Kaymasın Kalbin Benden!...

NASA’nın Cassini uzay aracının çektiği fotoğraflar ortaya çıkmış habere göre. Bu durum ise şöyle yorumlanıyor: “Londra’nın Queen Mary Üniversitesi’nde gök bilimci olan ve Cassini görüntüleme ekibinde yer alan Carl Murray, Space.com’a, “Bence F Satürn’ün en tuhaf halkası. Son tespitler bu halkanın sanıldığından çok daha hareketli olduğunu gösteriyor...”

Devamında ise şu bilgilere yer veriliyor:

“F halkasında gezinen gök cisimlerinin, hareketleri esnasında buz parçacıklarını da hareketlendirdikleri ve tıpkı jetlerin gökyüzünde arkalarında bıraktığına benzeyen bir iz ortaya çıkardıkları fark edildi.

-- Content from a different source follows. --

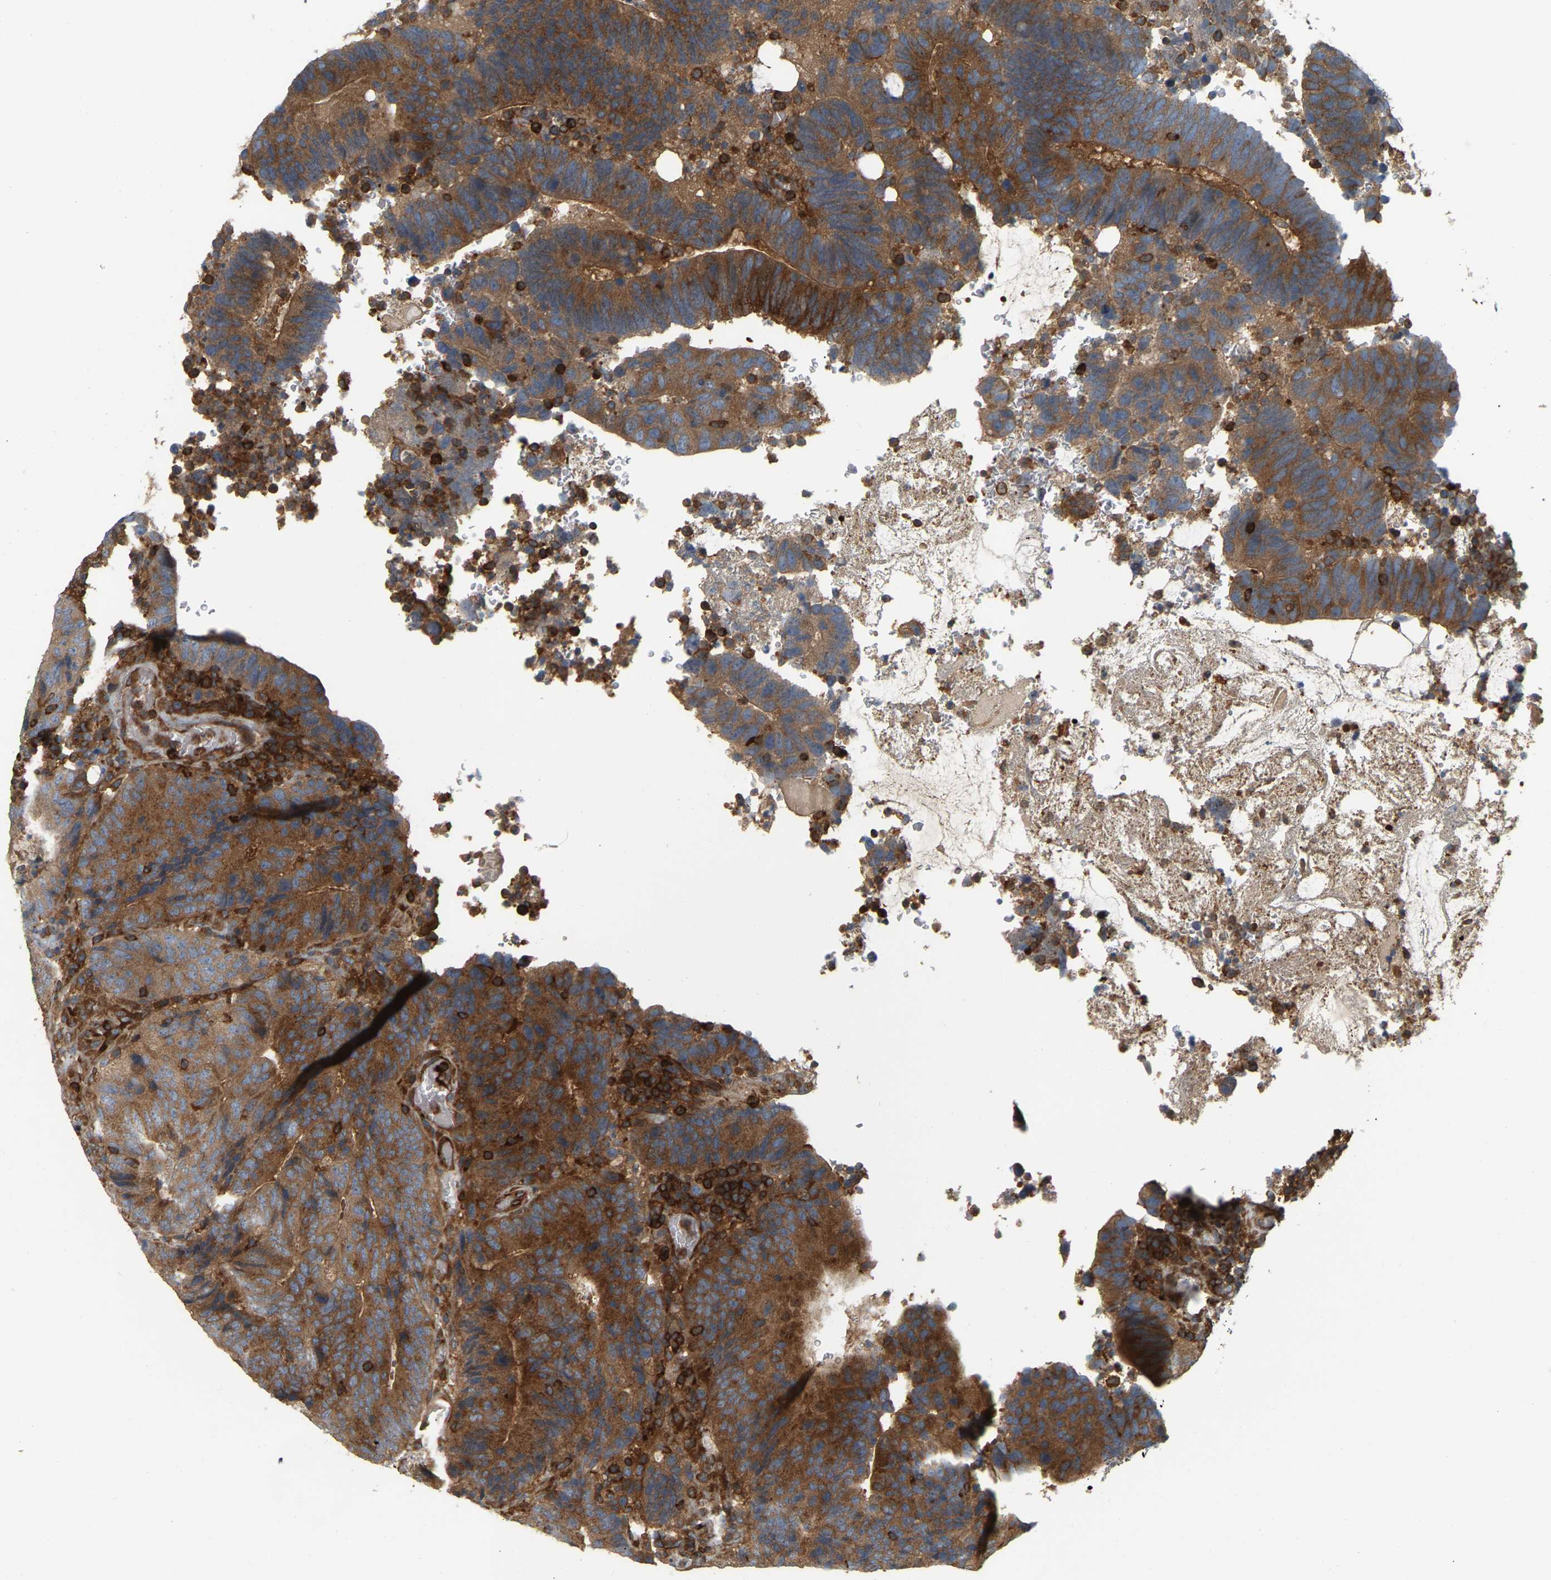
{"staining": {"intensity": "strong", "quantity": ">75%", "location": "cytoplasmic/membranous"}, "tissue": "colorectal cancer", "cell_type": "Tumor cells", "image_type": "cancer", "snomed": [{"axis": "morphology", "description": "Adenocarcinoma, NOS"}, {"axis": "topography", "description": "Colon"}], "caption": "Colorectal cancer tissue demonstrates strong cytoplasmic/membranous expression in approximately >75% of tumor cells", "gene": "AKAP13", "patient": {"sex": "male", "age": 56}}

Gök bilimciler, F halkasındaki serseri cisimlerin geride bıraktığı izleri “mini jetler” olarak adlandırdı.”

 

Yıldızların kaydığını hepimiz biliriz…

Çoğu defa gece tanık olduğumuz uçsuz bucaksız gökyüzündeki bu kaymayı farklı sebeplere bağlardık…

Kayan yıldızın birini temsil ettiğini düşünürdük.

Vadesi doldu ve yıldızı kaydı şeklinde bakardık hâdiseye…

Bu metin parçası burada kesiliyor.